Lizzy Lewis is a primary teacher specialising in Religious Education, Philosophy for Children (P4C) and Values-based Education. She has been President (2013-2015) and Secretary (2015-2017) of the International Council of Philosophical Inquiry with Children (ICPIC) and is currenty a member of the Council of the Royal Instiute of Philosophy and an Associate of the Philosophy in Education Project. Lizzy is Partnerships Manager and a registered trainer for SAPERE, the national charity promoting P4C in the UK.
Kate Russell trained as a geography teacher; she taught in a Staffordshire middle school, where she had a number of roles, including head of humanities. She worked for Staffordshire County Council curriculum support teams for many years, as an ICT adviser and subsequently as a geography adviser. More recently she has been a PGCE tutor for Keele and North Staffordshire Teacher Education.
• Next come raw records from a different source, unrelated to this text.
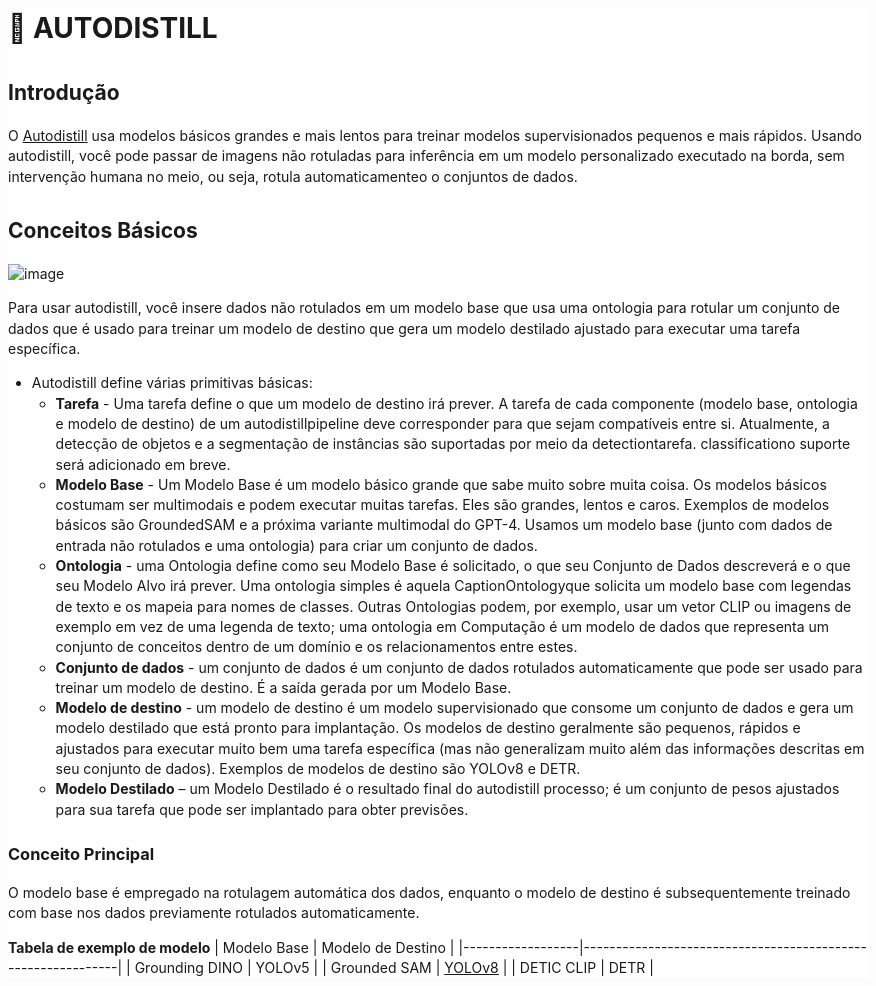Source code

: # 💠 AUTODISTILL
## Introdução
O  [Autodistill](https://docs.autodistill.com/) usa modelos básicos grandes e mais lentos para treinar modelos supervisionados pequenos e mais rápidos. Usando autodistill, você pode passar de imagens não rotuladas para inferência em um modelo personalizado executado na borda, sem intervenção humana no meio, ou seja, rotula automaticamenteo o conjuntos de dados.
  
## Conceitos Básicos
![image](https://github.com/vitorAugusto2/tcc-a2d2-autodistill-yolo/assets/131685750/6e5bebdb-0188-4c40-8007-eec8d3b1dcc0)

Para usar autodistill, você insere dados não rotulados em um modelo base que usa uma ontologia para rotular um conjunto de dados que é usado para treinar um modelo de destino que gera um modelo destilado ajustado para executar uma tarefa específica.
- Autodistill define várias primitivas básicas:
    - **Tarefa** - Uma tarefa define o que um modelo de destino irá prever. A tarefa de cada componente (modelo base, ontologia e modelo de destino) de um autodistillpipeline deve corresponder para que sejam compatíveis entre si. Atualmente, a detecção de objetos e a segmentação de instâncias são suportadas por meio da detectiontarefa. classificationo suporte será adicionado em breve.
    - **Modelo Base** - Um Modelo Base é um modelo básico grande que sabe muito sobre muita coisa. Os modelos básicos costumam ser multimodais e podem executar muitas tarefas. Eles são grandes, lentos e caros. Exemplos de modelos básicos são GroundedSAM e a próxima variante multimodal do GPT-4. Usamos um modelo base (junto com dados de entrada não rotulados e uma ontologia) para criar um conjunto de dados.
    - **Ontologia** - uma Ontologia define como seu Modelo Base é solicitado, o que seu Conjunto de Dados descreverá e o que seu Modelo Alvo irá prever. Uma ontologia simples é aquela CaptionOntologyque solicita um modelo base com legendas de texto e os mapeia para nomes de classes. Outras Ontologias podem, por exemplo, usar um vetor CLIP ou imagens de exemplo em vez de uma legenda de texto; uma ontologia em Computação é um modelo de dados que representa um conjunto de conceitos dentro de um domínio e os relacionamentos entre estes.
    - **Conjunto de dados** - um conjunto de dados é um conjunto de dados rotulados automaticamente que pode ser usado para treinar um modelo de destino. É a saída gerada por um Modelo Base.
    - **Modelo de destino** - um modelo de destino é um modelo supervisionado que consome um conjunto de dados e gera um modelo destilado que está pronto para implantação. Os modelos de destino geralmente são pequenos, rápidos e ajustados para executar muito bem uma tarefa específica (mas não generalizam muito além das informações descritas em seu conjunto de dados). Exemplos de modelos de destino são YOLOv8 e DETR.
    - **Modelo Destilado** – um Modelo Destilado é o resultado final do autodistill processo; é um conjunto de pesos ajustados para sua tarefa que pode ser implantado para obter previsões.

### Conceito Principal
O modelo base é empregado na rotulagem automática dos dados, enquanto o modelo de destino é subsequentemente treinado com base nos dados previamente rotulados automaticamente.

**Tabela de exemplo de modelo**
| Modelo Base      | Modelo de Destino                                           |
|------------------|-------------------------------------------------------------|
| Grounding DINO   | YOLOv5                                                      |
| Grounded SAM     | [YOLOv8](https://github.com/autodistill/autodistill-yolov8) |
| DETIC CLIP       | DETR                                                        |
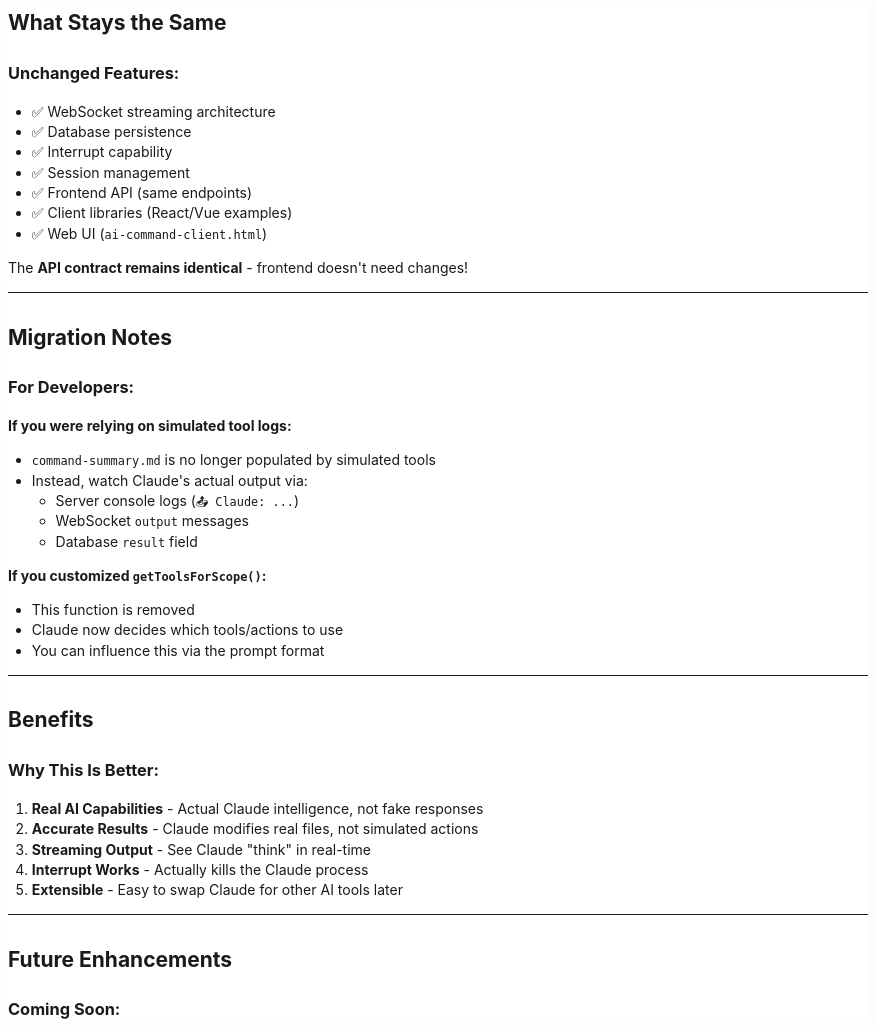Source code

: 
## What Stays the Same

### Unchanged Features:

- ✅ WebSocket streaming architecture
- ✅ Database persistence
- ✅ Interrupt capability
- ✅ Session management
- ✅ Frontend API (same endpoints)
- ✅ Client libraries (React/Vue examples)
- ✅ Web UI (`ai-command-client.html`)

The **API contract remains identical** - frontend doesn't need changes!

---

## Migration Notes

### For Developers:

**If you were relying on simulated tool logs:**
- `command-summary.md` is no longer populated by simulated tools
- Instead, watch Claude's actual output via:
  - Server console logs (`📤 Claude: ...`)
  - WebSocket `output` messages
  - Database `result` field

**If you customized `getToolsForScope()`:**
- This function is removed
- Claude now decides which tools/actions to use
- You can influence this via the prompt format

---

## Benefits

### Why This Is Better:

1. **Real AI Capabilities** - Actual Claude intelligence, not fake responses
2. **Accurate Results** - Claude modifies real files, not simulated actions
3. **Streaming Output** - See Claude "think" in real-time
4. **Interrupt Works** - Actually kills the Claude process
5. **Extensible** - Easy to swap Claude for other AI tools later

---

## Future Enhancements

### Coming Soon:
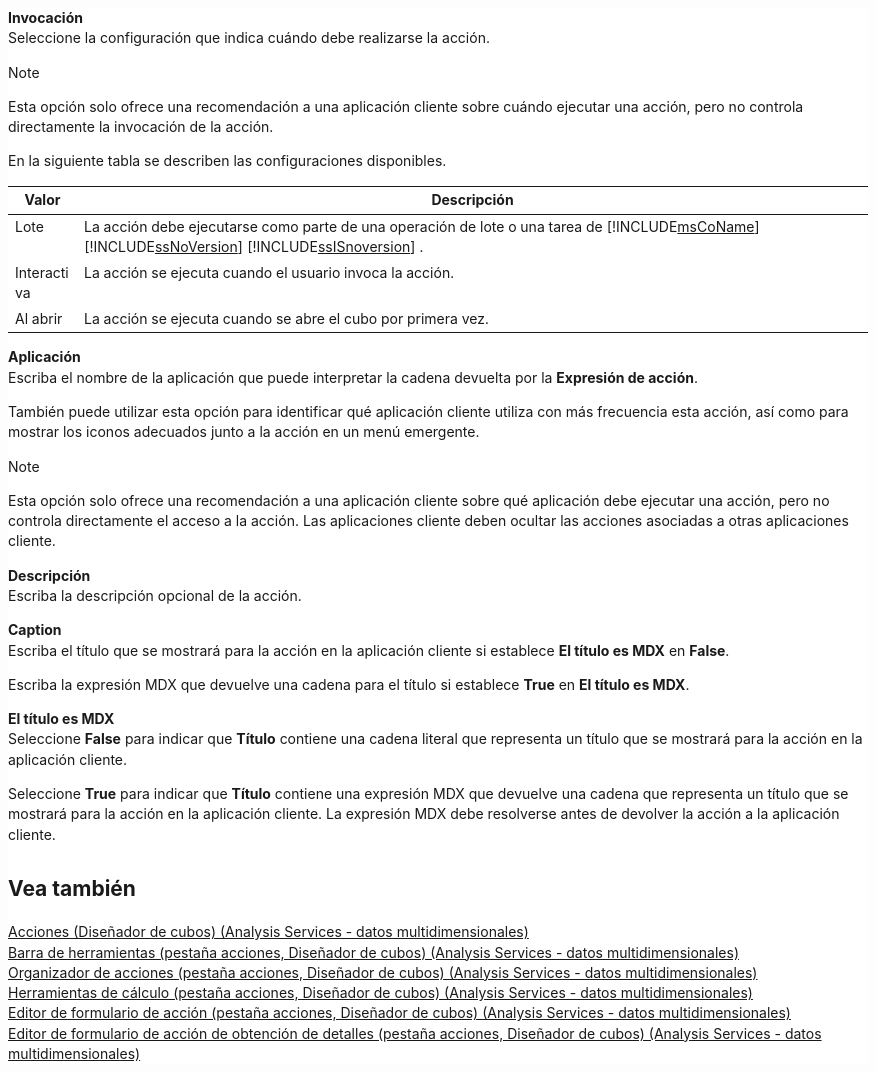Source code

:  **Invocación**  
 Seleccione la configuración que indica cuándo debe realizarse la acción.  
  
> [!NOTE]  
>  Esta opción solo ofrece una recomendación a una aplicación cliente sobre cuándo ejecutar una acción, pero no controla directamente la invocación de la acción.  
  
 En la siguiente tabla se describen las configuraciones disponibles.  
  
|Valor|Descripción|  
|-----------|-----------------|  
|Lote|La acción debe ejecutarse como parte de una operación de lote o una tarea de [!INCLUDE[msCoName](../includes/msconame-md.md)] [!INCLUDE[ssNoVersion](../includes/ssnoversion-md.md)] [!INCLUDE[ssISnoversion](../includes/ssisnoversion-md.md)] .|  
|Interactiva|La acción se ejecuta cuando el usuario invoca la acción.|  
|Al abrir|La acción se ejecuta cuando se abre el cubo por primera vez.|  
  
 **Aplicación**  
 Escriba el nombre de la aplicación que puede interpretar la cadena devuelta por la **Expresión de acción**.  
  
 También puede utilizar esta opción para identificar qué aplicación cliente utiliza con más frecuencia esta acción, así como para mostrar los iconos adecuados junto a la acción en un menú emergente.  
  
> [!NOTE]  
>  Esta opción solo ofrece una recomendación a una aplicación cliente sobre qué aplicación debe ejecutar una acción, pero no controla directamente el acceso a la acción. Las aplicaciones cliente deben ocultar las acciones asociadas a otras aplicaciones cliente.  
  
 **Descripción**  
 Escriba la descripción opcional de la acción.  
  
 **Caption**  
 Escriba el título que se mostrará para la acción en la aplicación cliente si establece **El título es MDX** en **False**.  
  
 Escriba la expresión MDX que devuelve una cadena para el título si establece **True** en **El título es MDX**.  
  
 **El título es MDX**  
 Seleccione **False** para indicar que **Título** contiene una cadena literal que representa un título que se mostrará para la acción en la aplicación cliente.  
  
 Seleccione **True** para indicar que **Título** contiene una expresión MDX que devuelve una cadena que representa un título que se mostrará para la acción en la aplicación cliente. La expresión MDX debe resolverse antes de devolver la acción a la aplicación cliente.  
  
## <a name="see-also"></a>Vea también  
 [Acciones &#40;Diseñador de cubos&#41; &#40;Analysis Services - datos multidimensionales&#41;](actions-cube-designer-analysis-services-multidimensional-data.md)   
 [Barra de herramientas &#40;pestaña acciones, Diseñador de cubos&#41; &#40;Analysis Services - datos multidimensionales&#41;](toolbar-actions-tab-cube-designer-analysis-services-multidimensional-data.md)   
 [Organizador de acciones &#40;pestaña acciones, Diseñador de cubos&#41; &#40;Analysis Services - datos multidimensionales&#41;](action-organizer-cube-designer-analysis-services-multidimensional-data.md)   
 [Herramientas de cálculo &#40;pestaña acciones, Diseñador de cubos&#41; &#40;Analysis Services - datos multidimensionales&#41;](calculation-tools-actions-cube-designer-analysis-services-multidimensional-data.md)   
 [Editor de formulario de acción &#40;pestaña acciones, Diseñador de cubos&#41; &#40;Analysis Services - datos multidimensionales&#41;](action-form-editor-cube-designer-analysis-services-multidimensional-data.md)   
 [Editor de formulario de acción de obtención de detalles &#40;pestaña acciones, Diseñador de cubos&#41; &#40;Analysis Services - datos multidimensionales&#41;](drillthrough-action-form-editor-cube-designer-analysis-services-multidimensional-data.md)  
  
  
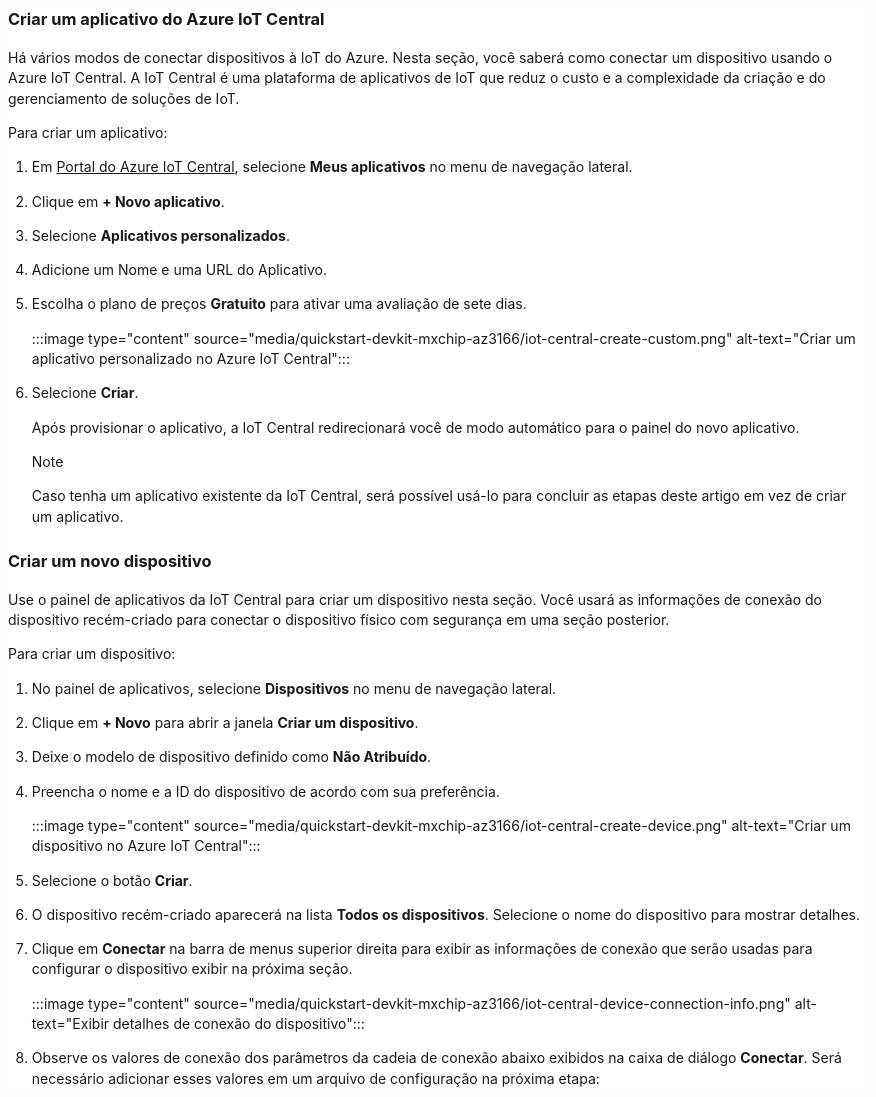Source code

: ### <a name="create-the-iot-central-application"></a>Criar um aplicativo do Azure IoT Central

Há vários modos de conectar dispositivos à IoT do Azure. Nesta seção, você saberá como conectar um dispositivo usando o Azure IoT Central. A IoT Central é uma plataforma de aplicativos de IoT que reduz o custo e a complexidade da criação e do gerenciamento de soluções de IoT.

Para criar um aplicativo:
1. Em [Portal do Azure IoT Central](https://apps.azureiotcentral.com/), selecione **Meus aplicativos** no menu de navegação lateral.
1. Clique em **+ Novo aplicativo**.
1. Selecione **Aplicativos personalizados**.
1. Adicione um Nome e uma URL do Aplicativo.
1. Escolha o plano de preços **Gratuito** para ativar uma avaliação de sete dias.

    :::image type="content" source="media/quickstart-devkit-mxchip-az3166/iot-central-create-custom.png" alt-text="Criar um aplicativo personalizado no Azure IoT Central":::

1. Selecione **Criar**.

    Após provisionar o aplicativo, a IoT Central redirecionará você de modo automático para o painel do novo aplicativo.

    > [!NOTE]
    > Caso tenha um aplicativo existente da IoT Central, será possível usá-lo para concluir as etapas deste artigo em vez de criar um aplicativo.

### <a name="create-a-new-device"></a>Criar um novo dispositivo

Use o painel de aplicativos da IoT Central para criar um dispositivo nesta seção. Você usará as informações de conexão do dispositivo recém-criado para conectar o dispositivo físico com segurança em uma seção posterior.

Para criar um dispositivo:
1. No painel de aplicativos, selecione **Dispositivos** no menu de navegação lateral.
1. Clique em **+ Novo** para abrir a janela **Criar um dispositivo**.
1. Deixe o modelo de dispositivo definido como **Não Atribuído**.
1. Preencha o nome e a ID do dispositivo de acordo com sua preferência.

    :::image type="content" source="media/quickstart-devkit-mxchip-az3166/iot-central-create-device.png" alt-text="Criar um dispositivo no Azure IoT Central":::

1. Selecione o botão **Criar**.
1. O dispositivo recém-criado aparecerá na lista **Todos os dispositivos**.  Selecione o nome do dispositivo para mostrar detalhes.
1. Clique em **Conectar** na barra de menus superior direita para exibir as informações de conexão que serão usadas para configurar o dispositivo exibir na próxima seção.

    :::image type="content" source="media/quickstart-devkit-mxchip-az3166/iot-central-device-connection-info.png" alt-text="Exibir detalhes de conexão do dispositivo":::

1. Observe os valores de conexão dos parâmetros da cadeia de conexão abaixo exibidos na caixa de diálogo **Conectar**. Será necessário adicionar esses valores em um arquivo de configuração na próxima etapa:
She is a member of the Geographical Association’s ICT Special Interest Group. Kate is now happily retired and enjoys travelling and spending time on her canal boat, but is delighted to help to raise the profile of humanities in primary schools.
Stephen Scoffham is a Visiting Reader in Sustainability and Education at Canterbury Christ Church University, UK where he has worked for many years as a teacher educator. Stephen has written widely on primary school geography and environmental education and is the author/consultant for Collins school atlases. His research interests focus on geography education, sustainability, creativity and
international understanding and his latest books include Teaching Primary Geography (Bloomsbury 2017) and Leadership for Sustainability in Higher Education (Bloomsbury Academic 2018). Stephen has been involved with the Geographical Association for many years and is currently its President (2018-19).
Peter Vass has spent over fifty years in primary and middle school education as a teacher, headteacher and teacher educator. In the 1970s
he was involved with the Schools Council in teaching through drama projects and this triggered his interest in the teaching and learning of the humanities. In the late 80s he became a member of the education staff at Oxford Brookes University (then Oxford Poly) specializing in the teaching of history. In the 2000s he was an active member of the HA serving on their Council and on primary committee. He also wrote articles and edited Primary History at that time. Upon retirement he was made a Research Fellow at Brookes and is still active in the fields of history
and education. His most recent work has been with the Ashmolean Museum and World War 1 commemoration.
Linda Whitworth leads the Humanities modules for primary initial teacher education students at Middlesex University. Her specialist areas are Religious Education, Citizenship and Interdisciplinary Studies. She has joined the Humanities 20:20 campaign because she is passionate about the contribution Humanities subjects can make to children’s education and wants to encourage teachers and children to enjoy what these important subjects have to offer.
Andrew Williams is Senior Lecturer and subject lead for Religious Education at the University of Roehampton. He contributes to both primary and secondary teacher training programmes, working with student teachers to prepare them to teach Religious Education in schools. He runs a combination of generalist sessions, which are undertaken by all students (on either the three year BA or one year PGCE courses), and dedicated modules for subject specialists who are aspiring to become RE subject coordinators. Andrew’s particular interests are in
cross-curriculum design, inter-faith dialogue and the role of the arts in Religious Education.